[start of Extract to read]

[Haskell-beginners] [Fwd: Binary tree algorithm]

[legajid]

Hi,
much more simple and efficient than my solution.
I just see a strange thing. I changed < to <=, then > to >= in order to 
insert duplicate values, and added a top level function to give a list 
of values to insert.
with <=, inser [40,40,30,40,50] gives R 40 (R 40 (R 30 N (R 40 N N)) N) 
(R 50 N N)
with >=, inser [40,40,30,40,50] gives R 40 (R 30 N N) (R 40 N (R 40 N (R 
50 N N)))

Traversing the tree in ascending order from left to right, the  results 
are the same.
In the first case, left tree has a depth of three. In the second case, 
right tree does.
But are these different layouts totally equivalent?
I think that the depth of each branch is dependent upon the order of 
input data and the test (<=, >=). Can i evaluate this prior to loading 
the tree, so that i avoid having a tree with a branch much larger than 
the other one ?

Thanks,
Didier



David Virebayre a écrit :
> On Thu, May 6, 2010 at 9:51 PM, legajid <legajid at free.fr> wrote:
>   
>> Oops, mistake in sender name.
>>
>> Hi,
>> i wanted to write an algorithm for loading a binary tree, then get the
>> values in order and other operations.
>>
>> So, i created a data type :
>> data AR a = R a (AR a) (AR a) | N   deriving (Show, Ord, Eq)
>> for an example : R 30 (R 10 (N) (R 20 N N )) (R 40 (N) (R 50 N N ))
>>
>> the main problem i had is : how to update such a complex value, to add
>> another one.
>> After hours of trying (and error !) my solution is : find where to insert
>> the new value, then read the whole tree and copy its values, except for the
>> one for insert.
>>     
>
>
> Let's say your tree is either empty or is a node that holds a value
> and two subtrees, one for values that are smaller and one for values
> that are greater.
>
> What if you want to insert a value into an empty tree ?
> You make a node with the given value and the two subtrees empty
>
> ins v N = R v N N
>
> what is the tree isn't empty ? two possibilities:
>  - the value to insert is smaller than the node's value
>    -> replace the subtree of smaller values by the result of
>       inserting the value into that subtree
>  - it's bigger
>
> ins v (R v' s1 s2)
>   | v < v' = R v' (ins v s1) s2
>   | v > v' = R v' s1 (ins v s2)
>
> question : what to do if v == v' ? I leave the question to you :)
>
> That's it :)
>
>

[end of Extract to read]
[start of Record set]

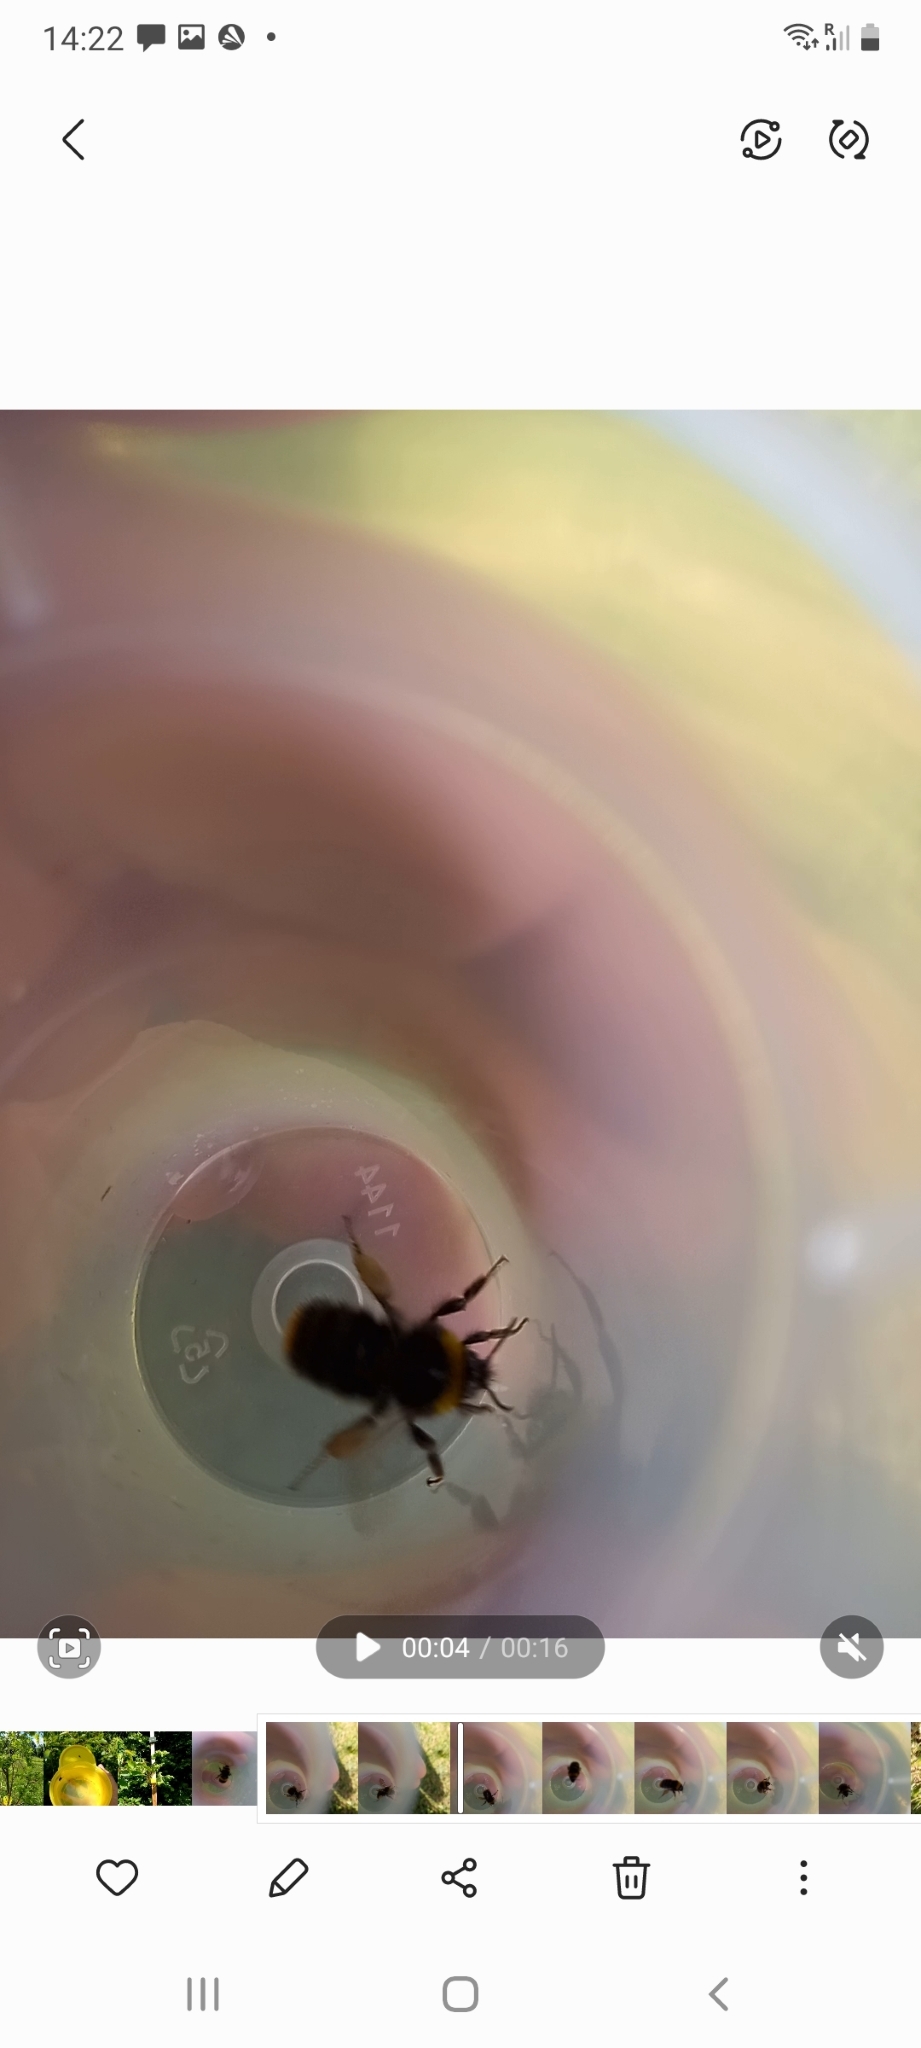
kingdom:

[end of Record set]
[start of Record set]

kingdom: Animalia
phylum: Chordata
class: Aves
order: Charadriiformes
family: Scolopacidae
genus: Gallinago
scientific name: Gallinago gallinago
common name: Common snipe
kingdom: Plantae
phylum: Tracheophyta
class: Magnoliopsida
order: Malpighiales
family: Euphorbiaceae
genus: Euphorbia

[end of Record set]

Challenges:
• 1. In the binary tree thread, which classes does the AR data type derive?
• 2. Please rewrite the part of the binary tree thread that begins at "But are these" and stops after "other one ?", putting "subtree" in place of "branch".

Answers provided:
• 1. Show, Ord, and Eq.

• 2.
But are these different layouts totally equivalent?
I think that the depth of each subtree is dependent upon the order of 
input data and the test (<=, >=). Can i evaluate this prior to loading 
the tree, so that i avoid having a tree with a subtree much larger than 
the other one ?